In C, a trigraph is
a special three character sequence
that maps to another character.
The intent of trigraphs is to support
machines which have character sets which
do not have certain characters.
(Specifically the ones not
in ISO 646-1983 Invariant Code Set.)
The trigraphs are:
- ??= means #
- ??/ means \
- ??' means ^
- ??( means [
- ??) means ]
- ??! means |
- ??< means {
- ??> means }
- ??- means ~
Trigraph replacements can occur anywhere.
For example:
??=include <stdio.h>
void prompt(int x, int y)
??<
printf("??= %d + %d? ", x, y);
??>
is actually the same as
#include <stdio.h>
void prompt(int x, int y)
{
printf("# %d + %d? ", x, y);
}
Trigraphs are usually not seen outside of
obfuscated code.

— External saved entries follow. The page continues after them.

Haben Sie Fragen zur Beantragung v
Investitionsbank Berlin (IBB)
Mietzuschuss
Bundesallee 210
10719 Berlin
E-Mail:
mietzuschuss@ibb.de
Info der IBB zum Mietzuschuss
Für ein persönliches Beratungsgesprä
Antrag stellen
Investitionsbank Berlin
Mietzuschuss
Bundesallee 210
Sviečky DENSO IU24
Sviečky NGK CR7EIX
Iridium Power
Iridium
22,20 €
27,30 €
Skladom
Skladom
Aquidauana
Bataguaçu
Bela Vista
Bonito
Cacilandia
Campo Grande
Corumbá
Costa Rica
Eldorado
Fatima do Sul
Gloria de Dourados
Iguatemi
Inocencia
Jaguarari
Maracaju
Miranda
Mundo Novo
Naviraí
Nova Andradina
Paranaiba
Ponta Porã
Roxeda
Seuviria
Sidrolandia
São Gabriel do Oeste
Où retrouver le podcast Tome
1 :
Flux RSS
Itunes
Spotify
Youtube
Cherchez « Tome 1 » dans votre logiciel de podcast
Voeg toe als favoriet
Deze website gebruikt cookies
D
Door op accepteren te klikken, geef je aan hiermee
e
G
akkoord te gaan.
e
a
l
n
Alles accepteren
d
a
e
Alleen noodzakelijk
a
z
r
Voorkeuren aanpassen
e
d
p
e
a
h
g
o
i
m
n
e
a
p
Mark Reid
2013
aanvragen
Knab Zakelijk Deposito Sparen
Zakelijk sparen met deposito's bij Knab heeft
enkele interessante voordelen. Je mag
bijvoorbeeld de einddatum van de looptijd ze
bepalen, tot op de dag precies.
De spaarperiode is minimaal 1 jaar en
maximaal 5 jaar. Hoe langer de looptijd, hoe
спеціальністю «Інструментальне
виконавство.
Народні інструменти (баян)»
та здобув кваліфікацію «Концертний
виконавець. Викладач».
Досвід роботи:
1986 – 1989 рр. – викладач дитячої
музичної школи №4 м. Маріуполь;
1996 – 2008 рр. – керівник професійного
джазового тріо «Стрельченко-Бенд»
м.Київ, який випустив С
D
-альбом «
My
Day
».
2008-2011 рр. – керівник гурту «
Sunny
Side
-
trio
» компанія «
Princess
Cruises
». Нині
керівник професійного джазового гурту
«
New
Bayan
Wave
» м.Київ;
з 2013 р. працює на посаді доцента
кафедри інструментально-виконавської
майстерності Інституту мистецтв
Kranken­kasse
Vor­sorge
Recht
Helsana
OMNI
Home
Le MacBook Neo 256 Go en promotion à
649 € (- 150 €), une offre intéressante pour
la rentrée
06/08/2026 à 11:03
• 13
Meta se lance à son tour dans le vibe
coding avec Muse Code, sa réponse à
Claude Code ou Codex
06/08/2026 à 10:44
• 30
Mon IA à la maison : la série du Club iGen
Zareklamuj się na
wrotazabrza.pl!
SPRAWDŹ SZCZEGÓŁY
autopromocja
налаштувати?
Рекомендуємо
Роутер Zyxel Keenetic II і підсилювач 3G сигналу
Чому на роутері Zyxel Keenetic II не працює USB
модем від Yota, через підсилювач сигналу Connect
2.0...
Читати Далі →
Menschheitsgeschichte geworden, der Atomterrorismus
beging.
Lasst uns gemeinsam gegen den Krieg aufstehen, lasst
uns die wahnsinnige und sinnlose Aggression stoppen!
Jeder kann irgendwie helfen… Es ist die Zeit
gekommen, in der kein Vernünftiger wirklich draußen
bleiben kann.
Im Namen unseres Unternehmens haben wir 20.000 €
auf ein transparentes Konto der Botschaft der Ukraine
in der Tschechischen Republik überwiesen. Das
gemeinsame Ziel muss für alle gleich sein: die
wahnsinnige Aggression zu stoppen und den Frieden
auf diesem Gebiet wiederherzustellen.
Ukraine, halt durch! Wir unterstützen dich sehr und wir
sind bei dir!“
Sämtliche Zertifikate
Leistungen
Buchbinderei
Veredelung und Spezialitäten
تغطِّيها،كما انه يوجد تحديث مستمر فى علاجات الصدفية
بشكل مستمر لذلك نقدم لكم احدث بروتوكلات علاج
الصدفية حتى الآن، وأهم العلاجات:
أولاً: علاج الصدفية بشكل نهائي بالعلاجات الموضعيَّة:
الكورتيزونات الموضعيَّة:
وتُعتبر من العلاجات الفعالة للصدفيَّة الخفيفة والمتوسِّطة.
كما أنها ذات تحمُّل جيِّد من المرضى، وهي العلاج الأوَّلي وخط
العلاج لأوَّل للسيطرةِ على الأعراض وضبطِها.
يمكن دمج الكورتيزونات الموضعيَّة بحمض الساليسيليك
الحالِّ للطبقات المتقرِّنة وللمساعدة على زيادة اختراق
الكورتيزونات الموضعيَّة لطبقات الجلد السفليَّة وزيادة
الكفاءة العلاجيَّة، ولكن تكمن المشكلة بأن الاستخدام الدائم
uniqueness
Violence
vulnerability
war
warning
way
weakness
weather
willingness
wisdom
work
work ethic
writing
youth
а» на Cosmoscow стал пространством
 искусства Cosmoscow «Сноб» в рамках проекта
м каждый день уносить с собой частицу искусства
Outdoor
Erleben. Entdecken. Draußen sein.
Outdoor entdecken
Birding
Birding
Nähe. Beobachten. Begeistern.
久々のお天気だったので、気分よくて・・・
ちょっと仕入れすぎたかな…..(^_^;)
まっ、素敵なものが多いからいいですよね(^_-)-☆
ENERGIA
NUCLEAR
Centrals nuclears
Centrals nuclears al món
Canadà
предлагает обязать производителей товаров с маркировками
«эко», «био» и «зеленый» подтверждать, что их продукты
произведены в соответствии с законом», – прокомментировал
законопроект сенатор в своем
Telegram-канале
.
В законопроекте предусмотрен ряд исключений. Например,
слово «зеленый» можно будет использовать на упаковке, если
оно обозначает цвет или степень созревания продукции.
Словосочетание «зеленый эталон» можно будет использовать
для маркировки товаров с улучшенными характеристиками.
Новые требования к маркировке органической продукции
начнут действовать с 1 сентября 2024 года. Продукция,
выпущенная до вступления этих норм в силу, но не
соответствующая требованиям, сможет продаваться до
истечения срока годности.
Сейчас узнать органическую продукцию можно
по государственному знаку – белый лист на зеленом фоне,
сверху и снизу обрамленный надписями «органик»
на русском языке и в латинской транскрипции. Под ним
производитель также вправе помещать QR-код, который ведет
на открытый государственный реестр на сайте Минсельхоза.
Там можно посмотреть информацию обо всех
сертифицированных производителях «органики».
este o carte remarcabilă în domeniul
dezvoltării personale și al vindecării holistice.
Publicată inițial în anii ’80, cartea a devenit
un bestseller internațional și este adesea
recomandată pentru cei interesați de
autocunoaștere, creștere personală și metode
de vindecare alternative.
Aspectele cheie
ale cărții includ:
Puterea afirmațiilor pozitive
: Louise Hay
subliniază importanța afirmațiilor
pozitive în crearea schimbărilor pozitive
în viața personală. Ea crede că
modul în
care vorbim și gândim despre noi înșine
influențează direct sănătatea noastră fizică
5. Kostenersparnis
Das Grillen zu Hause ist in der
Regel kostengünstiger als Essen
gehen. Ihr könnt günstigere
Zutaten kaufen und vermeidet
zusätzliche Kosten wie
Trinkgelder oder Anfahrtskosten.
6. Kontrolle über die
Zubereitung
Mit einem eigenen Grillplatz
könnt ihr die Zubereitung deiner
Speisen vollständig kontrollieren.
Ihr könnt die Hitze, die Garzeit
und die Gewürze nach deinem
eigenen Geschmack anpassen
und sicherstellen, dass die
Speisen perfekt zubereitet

In fact, GCC discourages
its use by requiring it be run in
strict ANSI conformance mode (the -ansi
option) or with the special -trigraphs
option for trigraphs to work.
In fact, concerning them the GCC texinfo documentation
says: "You don't want to know about this
brain-damage".
Apparently as a result of the dislike of trigraphs,
"digraphs" were added to the C standard,
which are alternate spellings of
certain tokens, avoiding unexpected
expansion in strings. Also, they
tend to be easier to read. However, there
are no digraphs for |, ~,
^, and \.
However, the first three can now be made up for
with iso646.h's
alternate names for operators.
With help from "The C Programming Language, Second Edition"
(by Brain W. Kernighan and Dennis M. Ritche),
and a recent draft of the C standard.